24 Auch unabhängig davon erscheint zweifelhaft, ob ein etwaiger Haftungsausschluss wirksam wäre.
25 Ein Verzicht stünde in krassem Widerspruch zur Intention des Pflichtversicherungsschutzes, der zum
Abschluss einer Versicherung zwingt und die Benutzung von Kraftfahrzeugen ohne Versicherungsschutz gar
unter Strafe stellt. Damit erschiene es schwer vereinbar, es Teilnehmern an einer Veranstaltung, für die
Versicherungsschutz besteht, freizustellen, auf diesen Schutz ohne weiteres zu verzichten, jedenfalls wenn
dies wie hier durch Vereinbarung Allgemeiner Geschäftsbedingungen geschehen soll.

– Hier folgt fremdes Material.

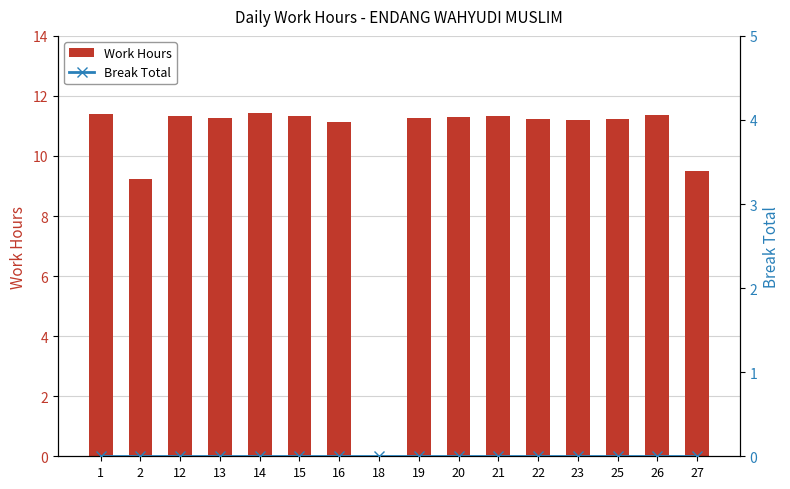

List the series in order of their overall mean, highest first.

Work Hours, Break Total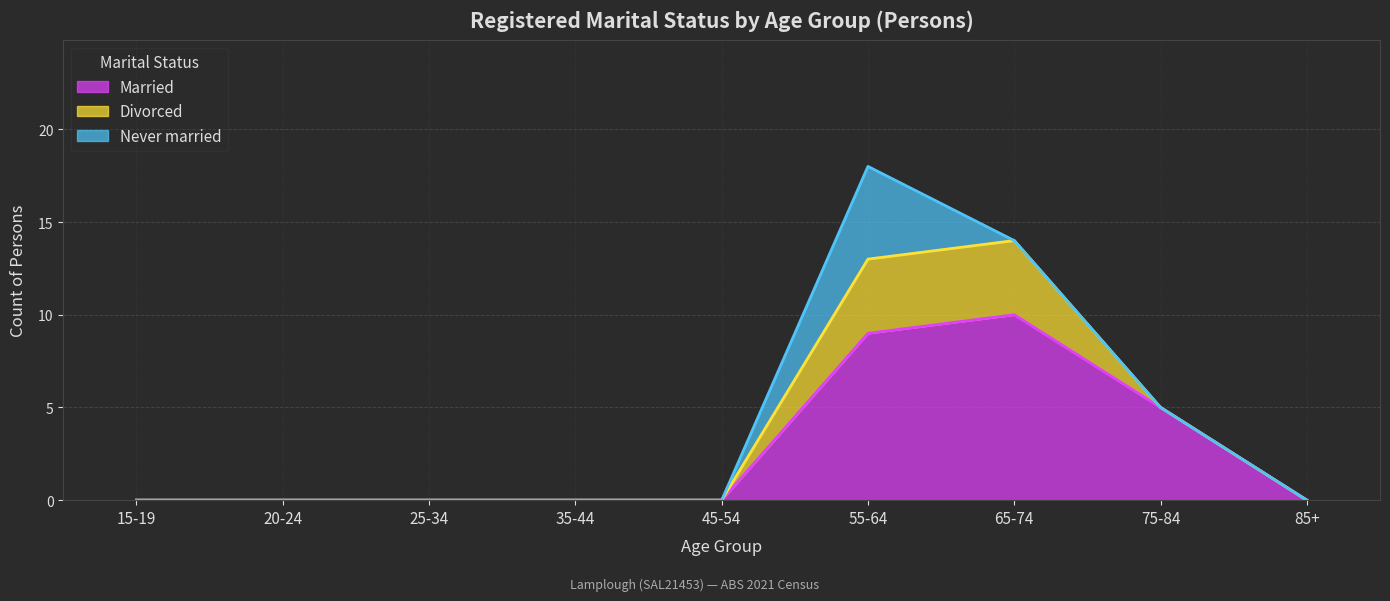

Which series has the widest spread of values?

Married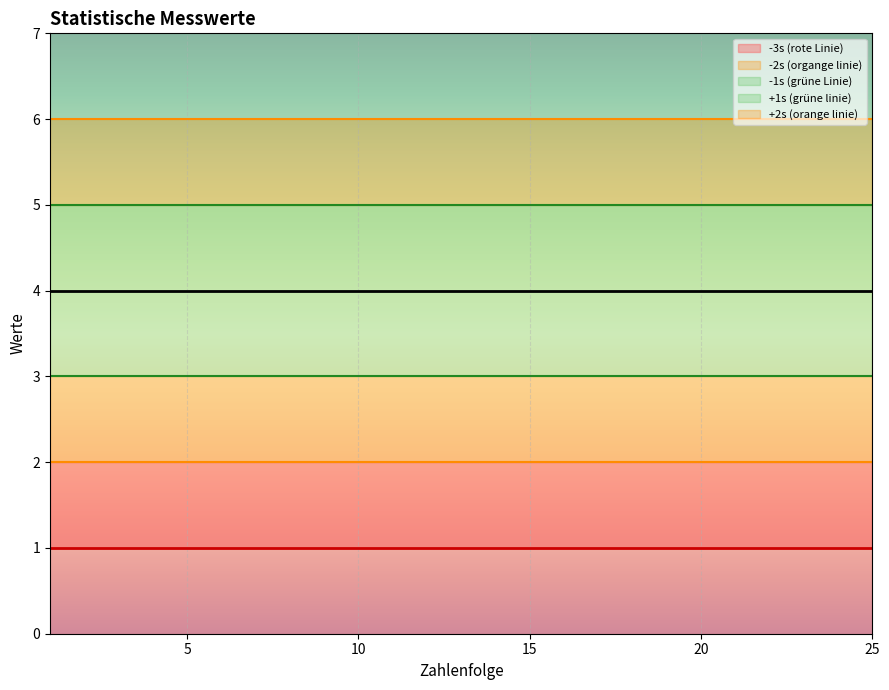

What is the minimum value for +2s (orange linie)?

6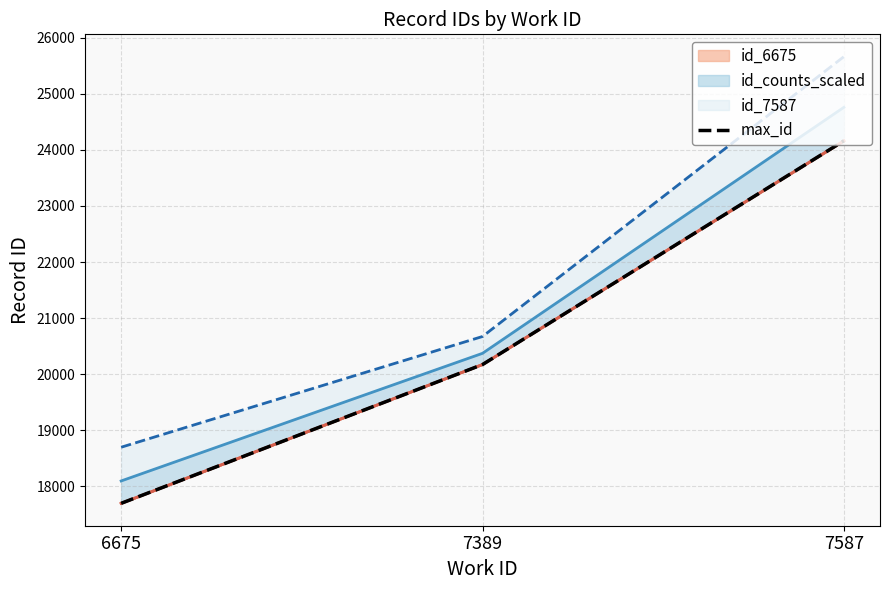

The chart shows a value of 6033 at 7389. True or false?

False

26 In der einschlägigen Rechtsprechung und Literatur wird deshalb gem. §§ 307, 309 Nr. 7 BGB u.a ein
Haftungsausschluss für die Gefährdungshaftung nach § 7 StVG in Allgemeinen Geschäftsbedingungen wegen
Widerspruchs zu der im öffentlichen Interesse liegenden gesetzlichen Risikozurechnung für unwirksam
gehalten (OLG Karlsruhe NJW-RR 1989, 1333 = DB 1989,2 1065; Staudinger/Coester-Waltjen, BGB, § 309 Nr.
7 Rdnr. 39; Münchner Kommentar/Kieninger, BGB § 309 Nr. 7 Rdnr. 8; Ulmer/Brandner/Hensen/Wolf, AGB-
Gesetz, § 11 Nr. 7 Rdnr. 39; Wolf/Lindacher/Stein, AGB-Gesetz, § 11 Rdnr. 72).
III.
27 Nachdem der Berufung aus diesen Gründen keine Erfolgsaussicht eingeräumt werden kann, wird den
Beklagten - auch unter Kostengesichtspunkten - anheim gestellt, die Berufung zurückzunehmen.
28 Die Anschlussberufung des Klägers verliert in diesem Falle - ebenso wie bei einer Zurückweisung der Berufung
gem. § 522 Abs. 2 ZPO - gem. § 524 Abs. 4 ZPO ihre Wirkung.
29 Auf die Anschlussberufung ist im derzeitigen Stadium daher nicht näher einzugehen.